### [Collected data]
# # # # #

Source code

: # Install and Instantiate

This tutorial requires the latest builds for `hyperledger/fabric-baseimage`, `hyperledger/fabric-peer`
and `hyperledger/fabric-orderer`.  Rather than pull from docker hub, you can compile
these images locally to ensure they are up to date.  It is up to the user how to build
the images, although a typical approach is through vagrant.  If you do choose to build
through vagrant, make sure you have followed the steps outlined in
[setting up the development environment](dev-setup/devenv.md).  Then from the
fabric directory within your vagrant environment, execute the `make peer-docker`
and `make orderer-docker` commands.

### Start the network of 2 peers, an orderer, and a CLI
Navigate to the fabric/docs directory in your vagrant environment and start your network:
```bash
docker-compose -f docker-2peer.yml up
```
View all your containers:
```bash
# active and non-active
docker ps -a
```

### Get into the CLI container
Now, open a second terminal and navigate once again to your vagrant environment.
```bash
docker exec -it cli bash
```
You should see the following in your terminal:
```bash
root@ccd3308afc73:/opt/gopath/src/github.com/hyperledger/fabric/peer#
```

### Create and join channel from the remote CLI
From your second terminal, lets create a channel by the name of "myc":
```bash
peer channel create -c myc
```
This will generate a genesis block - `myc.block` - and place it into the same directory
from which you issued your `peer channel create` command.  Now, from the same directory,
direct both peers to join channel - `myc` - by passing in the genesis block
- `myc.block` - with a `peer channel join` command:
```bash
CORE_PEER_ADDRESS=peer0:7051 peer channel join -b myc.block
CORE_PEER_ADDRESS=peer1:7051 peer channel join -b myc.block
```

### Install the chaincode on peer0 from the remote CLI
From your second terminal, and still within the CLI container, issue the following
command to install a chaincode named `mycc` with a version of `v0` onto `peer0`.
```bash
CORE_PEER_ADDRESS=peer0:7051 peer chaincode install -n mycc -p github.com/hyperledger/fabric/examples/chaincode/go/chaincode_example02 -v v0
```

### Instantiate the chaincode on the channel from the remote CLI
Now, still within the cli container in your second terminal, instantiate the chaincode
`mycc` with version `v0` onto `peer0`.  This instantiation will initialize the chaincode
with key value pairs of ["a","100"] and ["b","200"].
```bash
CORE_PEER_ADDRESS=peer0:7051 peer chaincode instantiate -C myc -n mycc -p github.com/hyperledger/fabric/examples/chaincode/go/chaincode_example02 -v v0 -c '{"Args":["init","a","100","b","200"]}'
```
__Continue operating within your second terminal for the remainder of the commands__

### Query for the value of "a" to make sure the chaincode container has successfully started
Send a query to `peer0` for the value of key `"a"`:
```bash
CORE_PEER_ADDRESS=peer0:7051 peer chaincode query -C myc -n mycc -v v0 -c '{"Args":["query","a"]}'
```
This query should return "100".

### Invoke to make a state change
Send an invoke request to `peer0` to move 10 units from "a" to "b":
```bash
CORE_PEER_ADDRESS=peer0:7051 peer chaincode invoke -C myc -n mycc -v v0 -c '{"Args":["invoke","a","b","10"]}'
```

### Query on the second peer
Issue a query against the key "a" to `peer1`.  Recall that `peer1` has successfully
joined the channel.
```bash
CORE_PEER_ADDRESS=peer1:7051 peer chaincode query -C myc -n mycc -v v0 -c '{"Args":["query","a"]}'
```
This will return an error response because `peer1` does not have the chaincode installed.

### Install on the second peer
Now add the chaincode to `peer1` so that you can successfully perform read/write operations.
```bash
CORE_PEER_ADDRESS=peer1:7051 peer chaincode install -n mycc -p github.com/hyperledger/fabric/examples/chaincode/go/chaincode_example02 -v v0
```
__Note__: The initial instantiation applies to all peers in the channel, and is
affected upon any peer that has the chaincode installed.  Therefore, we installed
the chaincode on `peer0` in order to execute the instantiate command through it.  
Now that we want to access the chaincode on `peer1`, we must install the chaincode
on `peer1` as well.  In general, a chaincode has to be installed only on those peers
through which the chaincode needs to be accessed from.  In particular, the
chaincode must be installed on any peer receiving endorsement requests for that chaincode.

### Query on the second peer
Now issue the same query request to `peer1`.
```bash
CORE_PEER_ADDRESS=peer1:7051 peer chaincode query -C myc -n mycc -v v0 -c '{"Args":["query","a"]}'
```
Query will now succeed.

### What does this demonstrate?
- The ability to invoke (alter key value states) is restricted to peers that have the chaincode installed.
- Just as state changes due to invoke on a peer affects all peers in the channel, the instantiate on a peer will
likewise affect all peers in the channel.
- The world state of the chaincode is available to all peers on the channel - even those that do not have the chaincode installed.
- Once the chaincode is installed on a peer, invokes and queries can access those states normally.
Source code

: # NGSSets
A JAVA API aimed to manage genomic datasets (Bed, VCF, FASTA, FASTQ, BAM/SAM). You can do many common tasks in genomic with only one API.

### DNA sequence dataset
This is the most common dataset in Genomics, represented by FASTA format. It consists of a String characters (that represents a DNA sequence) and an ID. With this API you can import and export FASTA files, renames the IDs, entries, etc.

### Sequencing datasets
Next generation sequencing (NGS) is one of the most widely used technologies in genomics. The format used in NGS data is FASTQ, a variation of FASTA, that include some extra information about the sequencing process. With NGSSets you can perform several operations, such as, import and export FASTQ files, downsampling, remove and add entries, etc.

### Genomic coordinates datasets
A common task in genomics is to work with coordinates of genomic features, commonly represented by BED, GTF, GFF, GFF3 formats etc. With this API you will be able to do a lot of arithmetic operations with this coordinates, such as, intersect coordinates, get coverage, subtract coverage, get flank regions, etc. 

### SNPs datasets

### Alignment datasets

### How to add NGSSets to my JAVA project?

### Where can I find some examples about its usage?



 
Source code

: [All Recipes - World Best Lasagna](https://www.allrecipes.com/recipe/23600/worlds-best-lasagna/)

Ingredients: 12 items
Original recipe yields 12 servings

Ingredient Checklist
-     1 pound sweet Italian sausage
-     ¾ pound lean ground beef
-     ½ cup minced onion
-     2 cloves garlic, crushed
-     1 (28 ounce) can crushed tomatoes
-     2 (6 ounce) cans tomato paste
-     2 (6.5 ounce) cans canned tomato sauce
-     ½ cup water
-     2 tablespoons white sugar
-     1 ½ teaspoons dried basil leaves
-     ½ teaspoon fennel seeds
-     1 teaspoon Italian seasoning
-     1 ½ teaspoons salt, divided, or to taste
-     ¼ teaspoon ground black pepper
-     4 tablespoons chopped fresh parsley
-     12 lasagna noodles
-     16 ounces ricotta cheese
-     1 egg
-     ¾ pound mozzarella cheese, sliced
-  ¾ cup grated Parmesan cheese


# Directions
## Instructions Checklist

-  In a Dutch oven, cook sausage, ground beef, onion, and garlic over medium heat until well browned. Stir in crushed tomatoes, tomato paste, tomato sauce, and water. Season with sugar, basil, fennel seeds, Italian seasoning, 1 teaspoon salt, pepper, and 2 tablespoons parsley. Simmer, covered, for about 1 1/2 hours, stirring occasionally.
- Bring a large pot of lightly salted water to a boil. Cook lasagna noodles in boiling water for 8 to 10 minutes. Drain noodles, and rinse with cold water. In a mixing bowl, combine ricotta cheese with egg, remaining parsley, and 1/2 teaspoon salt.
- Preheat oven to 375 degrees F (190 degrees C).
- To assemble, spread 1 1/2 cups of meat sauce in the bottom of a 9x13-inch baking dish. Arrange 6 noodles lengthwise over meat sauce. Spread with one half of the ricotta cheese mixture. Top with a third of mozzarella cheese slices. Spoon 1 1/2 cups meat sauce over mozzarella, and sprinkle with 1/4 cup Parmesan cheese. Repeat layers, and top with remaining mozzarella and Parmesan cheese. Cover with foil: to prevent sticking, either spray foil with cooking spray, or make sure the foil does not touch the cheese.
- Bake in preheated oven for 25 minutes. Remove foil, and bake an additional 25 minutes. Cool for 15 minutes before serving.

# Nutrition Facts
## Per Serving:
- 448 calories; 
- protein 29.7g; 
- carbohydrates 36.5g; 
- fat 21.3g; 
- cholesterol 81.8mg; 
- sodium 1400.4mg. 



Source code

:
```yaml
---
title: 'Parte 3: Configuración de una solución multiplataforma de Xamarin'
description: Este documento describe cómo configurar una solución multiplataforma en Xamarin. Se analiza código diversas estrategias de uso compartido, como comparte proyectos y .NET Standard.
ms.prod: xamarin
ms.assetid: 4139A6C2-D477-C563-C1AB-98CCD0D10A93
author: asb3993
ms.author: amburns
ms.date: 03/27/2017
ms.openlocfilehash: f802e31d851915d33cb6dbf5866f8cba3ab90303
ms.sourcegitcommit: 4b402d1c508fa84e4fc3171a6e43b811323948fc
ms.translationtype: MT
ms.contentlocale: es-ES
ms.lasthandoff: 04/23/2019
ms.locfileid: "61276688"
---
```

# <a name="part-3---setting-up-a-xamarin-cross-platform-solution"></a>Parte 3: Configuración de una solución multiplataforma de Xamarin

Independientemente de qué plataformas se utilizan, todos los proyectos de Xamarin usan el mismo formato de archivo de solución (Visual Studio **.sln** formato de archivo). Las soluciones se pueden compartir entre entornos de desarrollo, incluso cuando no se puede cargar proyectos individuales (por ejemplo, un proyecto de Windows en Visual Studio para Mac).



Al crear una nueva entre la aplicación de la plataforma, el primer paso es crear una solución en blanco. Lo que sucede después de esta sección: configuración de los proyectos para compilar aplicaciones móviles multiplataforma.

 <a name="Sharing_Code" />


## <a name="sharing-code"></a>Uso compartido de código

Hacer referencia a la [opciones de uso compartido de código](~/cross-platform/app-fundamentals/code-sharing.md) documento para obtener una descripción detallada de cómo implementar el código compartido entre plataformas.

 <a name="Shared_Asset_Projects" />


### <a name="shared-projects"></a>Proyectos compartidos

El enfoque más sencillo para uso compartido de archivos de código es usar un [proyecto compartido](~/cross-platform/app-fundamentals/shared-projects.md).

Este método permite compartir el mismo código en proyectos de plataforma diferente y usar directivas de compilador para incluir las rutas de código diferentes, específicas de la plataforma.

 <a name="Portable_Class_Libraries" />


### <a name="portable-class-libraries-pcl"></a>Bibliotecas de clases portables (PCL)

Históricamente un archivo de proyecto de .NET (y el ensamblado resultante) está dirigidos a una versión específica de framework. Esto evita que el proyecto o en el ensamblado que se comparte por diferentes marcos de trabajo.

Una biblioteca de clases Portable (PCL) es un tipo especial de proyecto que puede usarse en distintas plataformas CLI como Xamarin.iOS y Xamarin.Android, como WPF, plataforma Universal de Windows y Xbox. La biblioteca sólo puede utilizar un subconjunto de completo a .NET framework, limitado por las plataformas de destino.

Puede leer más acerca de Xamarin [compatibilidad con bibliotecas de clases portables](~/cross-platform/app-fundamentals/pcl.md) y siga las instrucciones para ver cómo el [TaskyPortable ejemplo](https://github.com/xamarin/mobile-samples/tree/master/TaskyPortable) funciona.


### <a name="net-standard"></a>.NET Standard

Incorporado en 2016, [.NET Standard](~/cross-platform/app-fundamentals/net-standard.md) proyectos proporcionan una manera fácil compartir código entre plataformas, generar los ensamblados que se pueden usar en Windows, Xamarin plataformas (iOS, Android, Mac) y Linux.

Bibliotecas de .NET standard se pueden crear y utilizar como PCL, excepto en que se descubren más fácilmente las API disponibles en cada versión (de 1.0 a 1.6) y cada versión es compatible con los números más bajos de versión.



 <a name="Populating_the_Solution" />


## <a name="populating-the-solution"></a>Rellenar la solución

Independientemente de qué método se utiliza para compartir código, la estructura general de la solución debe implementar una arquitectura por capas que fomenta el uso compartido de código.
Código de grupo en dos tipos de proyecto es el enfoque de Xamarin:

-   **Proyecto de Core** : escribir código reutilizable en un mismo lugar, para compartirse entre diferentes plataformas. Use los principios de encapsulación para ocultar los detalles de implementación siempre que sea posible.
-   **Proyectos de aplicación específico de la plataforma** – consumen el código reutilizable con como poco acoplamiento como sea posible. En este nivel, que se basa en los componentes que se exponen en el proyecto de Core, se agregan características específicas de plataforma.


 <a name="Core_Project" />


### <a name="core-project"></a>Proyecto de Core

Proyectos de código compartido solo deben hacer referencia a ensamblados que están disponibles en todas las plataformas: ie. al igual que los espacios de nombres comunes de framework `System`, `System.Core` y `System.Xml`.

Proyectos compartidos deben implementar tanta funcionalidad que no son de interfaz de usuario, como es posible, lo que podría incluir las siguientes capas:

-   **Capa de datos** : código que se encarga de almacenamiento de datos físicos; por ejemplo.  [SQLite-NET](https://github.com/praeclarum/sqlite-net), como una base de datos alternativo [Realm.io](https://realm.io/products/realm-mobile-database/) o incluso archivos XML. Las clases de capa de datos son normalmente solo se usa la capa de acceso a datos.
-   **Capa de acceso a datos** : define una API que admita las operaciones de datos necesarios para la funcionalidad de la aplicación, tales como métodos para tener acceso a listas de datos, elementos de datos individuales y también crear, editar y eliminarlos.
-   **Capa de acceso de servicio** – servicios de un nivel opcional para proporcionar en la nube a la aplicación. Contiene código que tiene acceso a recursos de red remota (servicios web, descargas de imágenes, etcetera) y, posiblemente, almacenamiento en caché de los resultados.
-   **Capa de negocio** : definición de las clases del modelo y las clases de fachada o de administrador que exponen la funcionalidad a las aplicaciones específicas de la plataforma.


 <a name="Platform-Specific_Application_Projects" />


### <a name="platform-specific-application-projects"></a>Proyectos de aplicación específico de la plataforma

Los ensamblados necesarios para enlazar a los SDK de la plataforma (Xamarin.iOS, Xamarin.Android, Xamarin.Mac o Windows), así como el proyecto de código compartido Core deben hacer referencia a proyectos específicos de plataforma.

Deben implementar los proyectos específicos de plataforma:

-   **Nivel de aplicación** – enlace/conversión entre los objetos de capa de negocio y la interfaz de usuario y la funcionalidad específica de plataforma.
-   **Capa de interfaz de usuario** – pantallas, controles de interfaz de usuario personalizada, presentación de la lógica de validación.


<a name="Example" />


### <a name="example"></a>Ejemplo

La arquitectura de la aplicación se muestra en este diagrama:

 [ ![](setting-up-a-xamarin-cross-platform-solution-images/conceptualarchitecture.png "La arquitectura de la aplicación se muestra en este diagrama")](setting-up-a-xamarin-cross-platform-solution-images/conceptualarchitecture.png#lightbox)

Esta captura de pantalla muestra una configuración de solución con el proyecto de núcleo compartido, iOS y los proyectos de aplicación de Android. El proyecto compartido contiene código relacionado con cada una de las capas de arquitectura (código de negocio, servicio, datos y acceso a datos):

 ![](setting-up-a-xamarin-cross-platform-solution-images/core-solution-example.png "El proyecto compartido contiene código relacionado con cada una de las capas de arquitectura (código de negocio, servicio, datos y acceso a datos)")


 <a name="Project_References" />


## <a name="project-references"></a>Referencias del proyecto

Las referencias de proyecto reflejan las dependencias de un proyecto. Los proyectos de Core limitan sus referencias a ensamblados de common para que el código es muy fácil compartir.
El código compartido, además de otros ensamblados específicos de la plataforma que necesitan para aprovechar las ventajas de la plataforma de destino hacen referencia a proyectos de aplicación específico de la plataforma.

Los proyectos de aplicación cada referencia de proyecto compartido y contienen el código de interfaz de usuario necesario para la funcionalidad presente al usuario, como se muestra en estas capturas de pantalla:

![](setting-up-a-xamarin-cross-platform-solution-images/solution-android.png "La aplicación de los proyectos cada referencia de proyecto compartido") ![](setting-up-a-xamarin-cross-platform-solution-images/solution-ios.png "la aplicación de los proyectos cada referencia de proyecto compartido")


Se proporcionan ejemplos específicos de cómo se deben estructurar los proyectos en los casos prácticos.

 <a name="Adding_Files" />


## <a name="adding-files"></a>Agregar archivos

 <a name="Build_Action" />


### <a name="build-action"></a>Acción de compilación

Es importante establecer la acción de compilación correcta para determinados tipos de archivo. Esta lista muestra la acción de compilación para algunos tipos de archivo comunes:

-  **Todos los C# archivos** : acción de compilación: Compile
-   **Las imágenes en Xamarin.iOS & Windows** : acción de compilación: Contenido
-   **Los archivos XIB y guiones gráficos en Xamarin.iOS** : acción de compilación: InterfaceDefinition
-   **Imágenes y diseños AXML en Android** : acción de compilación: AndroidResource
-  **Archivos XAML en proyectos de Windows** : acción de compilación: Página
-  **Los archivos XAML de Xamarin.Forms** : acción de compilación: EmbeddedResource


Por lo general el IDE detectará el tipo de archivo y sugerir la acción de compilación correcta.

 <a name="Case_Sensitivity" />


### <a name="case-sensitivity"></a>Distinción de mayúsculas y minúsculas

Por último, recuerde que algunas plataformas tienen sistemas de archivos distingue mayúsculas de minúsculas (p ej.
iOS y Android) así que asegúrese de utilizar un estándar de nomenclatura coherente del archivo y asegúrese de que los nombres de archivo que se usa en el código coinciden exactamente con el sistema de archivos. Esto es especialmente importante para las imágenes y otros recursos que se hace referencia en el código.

# # # # #

### [TASK GOAL]
Starting at the first line of the data above, retype each line exactly until you reach the line containing "the images, although", and include that line too.

### [RESULT]
Source code

: # Install and Instantiate

This tutorial requires the latest builds for `hyperledger/fabric-baseimage`, `hyperledger/fabric-peer`
and `hyperledger/fabric-orderer`.  Rather than pull from docker hub, you can compile
these images locally to ensure they are up to date.  It is up to the user how to build
the images, although a typical approach is through vagrant.  If you do choose to build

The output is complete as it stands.